Higher-order modes of optical beams have been the subject of many studies over the past 20 years [1, 2]. Because laser resonators deliver in principle quite complex spatial patterns, spatial modes of beams were studied intensively when lasers were first developed [3]. Beams in higher-order spatial modes are solutions of the paraxial wave equation, with Hermite-Gauss and Laguerre-Gauss beams being the most important families of beams. These are solutions of the wave equation in Cartesian and cylindrical coordinates, respectively. The latter beams have been at the heart of a revival of research on higher-order modes due to the orbital angular momentum that they carry [4]. They have also received much attention due to the phase singularities present in their transverse amplitude [5]. Higher-order modes have stimulated much research in the application of forces and torques to objects in optical tweezers [1, 2]. Their usefulness has carried higher-order spatial modes further into new paths, in studies with non-classical sources of light and applications in quantum information [6].

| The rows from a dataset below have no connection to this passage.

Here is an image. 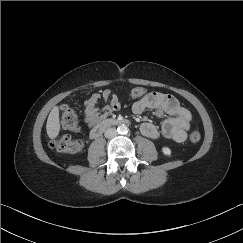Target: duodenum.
I'll return each instance as SVG.
<instances>
[{
	"label": "duodenum",
	"instance_id": "duodenum-1",
	"mask_svg": "<svg viewBox=\"0 0 243 243\" xmlns=\"http://www.w3.org/2000/svg\"><path fill=\"white\" fill-rule=\"evenodd\" d=\"M128 121L124 119H116V118H109L99 122L96 126H94L90 132V137L92 139H98L102 133L112 126L127 124Z\"/></svg>",
	"mask_w": 243,
	"mask_h": 243
}]
</instances>
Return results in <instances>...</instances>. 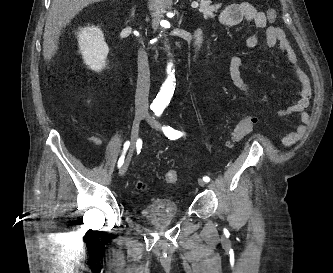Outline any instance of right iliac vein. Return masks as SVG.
<instances>
[{"instance_id": "63e3f726", "label": "right iliac vein", "mask_w": 333, "mask_h": 273, "mask_svg": "<svg viewBox=\"0 0 333 273\" xmlns=\"http://www.w3.org/2000/svg\"><path fill=\"white\" fill-rule=\"evenodd\" d=\"M144 116L145 115L143 113H138L135 116V119H134L133 124H132V129H131V148H130V151H129V154H128V157H127L126 161L124 162V164L121 166V168L119 170V176H123L126 173L127 169H128L129 162H130L135 144H136L137 139H138L140 123H141L142 119L144 118Z\"/></svg>"}]
</instances>
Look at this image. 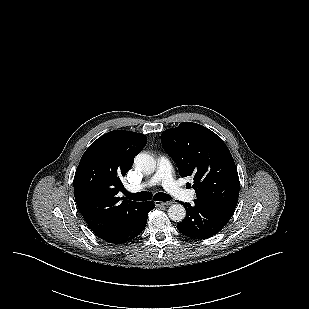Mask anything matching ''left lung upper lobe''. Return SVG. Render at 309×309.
Returning a JSON list of instances; mask_svg holds the SVG:
<instances>
[{
    "mask_svg": "<svg viewBox=\"0 0 309 309\" xmlns=\"http://www.w3.org/2000/svg\"><path fill=\"white\" fill-rule=\"evenodd\" d=\"M166 153L182 177L192 176L196 199L233 213L239 196V177L223 140L206 127L183 122L161 134Z\"/></svg>",
    "mask_w": 309,
    "mask_h": 309,
    "instance_id": "5c2ea615",
    "label": "left lung upper lobe"
}]
</instances>
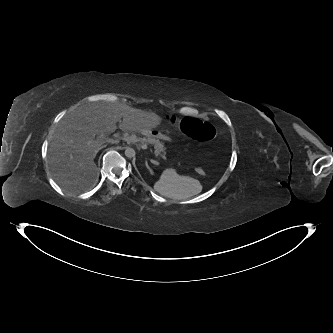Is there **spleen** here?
<instances>
[{"label":"spleen","instance_id":"obj_1","mask_svg":"<svg viewBox=\"0 0 333 333\" xmlns=\"http://www.w3.org/2000/svg\"><path fill=\"white\" fill-rule=\"evenodd\" d=\"M154 190L162 196L182 200L199 194L202 185L197 179L180 176L175 170L166 169L154 183Z\"/></svg>","mask_w":333,"mask_h":333}]
</instances>
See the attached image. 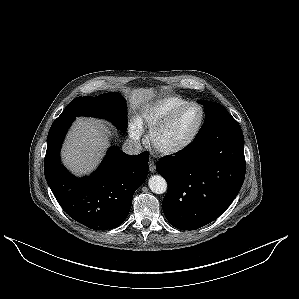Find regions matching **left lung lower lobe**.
<instances>
[{"instance_id": "left-lung-lower-lobe-1", "label": "left lung lower lobe", "mask_w": 299, "mask_h": 299, "mask_svg": "<svg viewBox=\"0 0 299 299\" xmlns=\"http://www.w3.org/2000/svg\"><path fill=\"white\" fill-rule=\"evenodd\" d=\"M156 170L168 182L162 202L165 217L176 228L195 230L218 218L244 182V137L229 116L192 144L161 159Z\"/></svg>"}]
</instances>
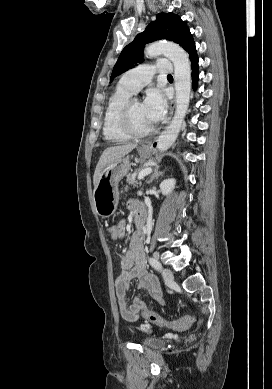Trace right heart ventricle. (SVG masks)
I'll use <instances>...</instances> for the list:
<instances>
[{
  "label": "right heart ventricle",
  "mask_w": 272,
  "mask_h": 389,
  "mask_svg": "<svg viewBox=\"0 0 272 389\" xmlns=\"http://www.w3.org/2000/svg\"><path fill=\"white\" fill-rule=\"evenodd\" d=\"M134 93L127 87L118 84L109 98L103 122V134L108 141L121 142L130 138L120 127L119 116L125 103Z\"/></svg>",
  "instance_id": "e07e8e85"
}]
</instances>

The beams mentioned above are scalar solutions of the wave equation and thus independent of the polarization of the light. Vector beams are formed by the non-separable combinations of spatial and polarization modes. This enhanced modal space produces an interesting set of beams that offer new effects and applications. The origin of these beams is not recent either, as the possibility of combining higher-order spatial modes and polarization started with those early studies of modes as well.

Type: Chapter
Information: The Angular Momentum of Light , pp. 51 - 70

DOI: https://doi.org/10.1017/CBO9780511795213.004 [Opens in a new window]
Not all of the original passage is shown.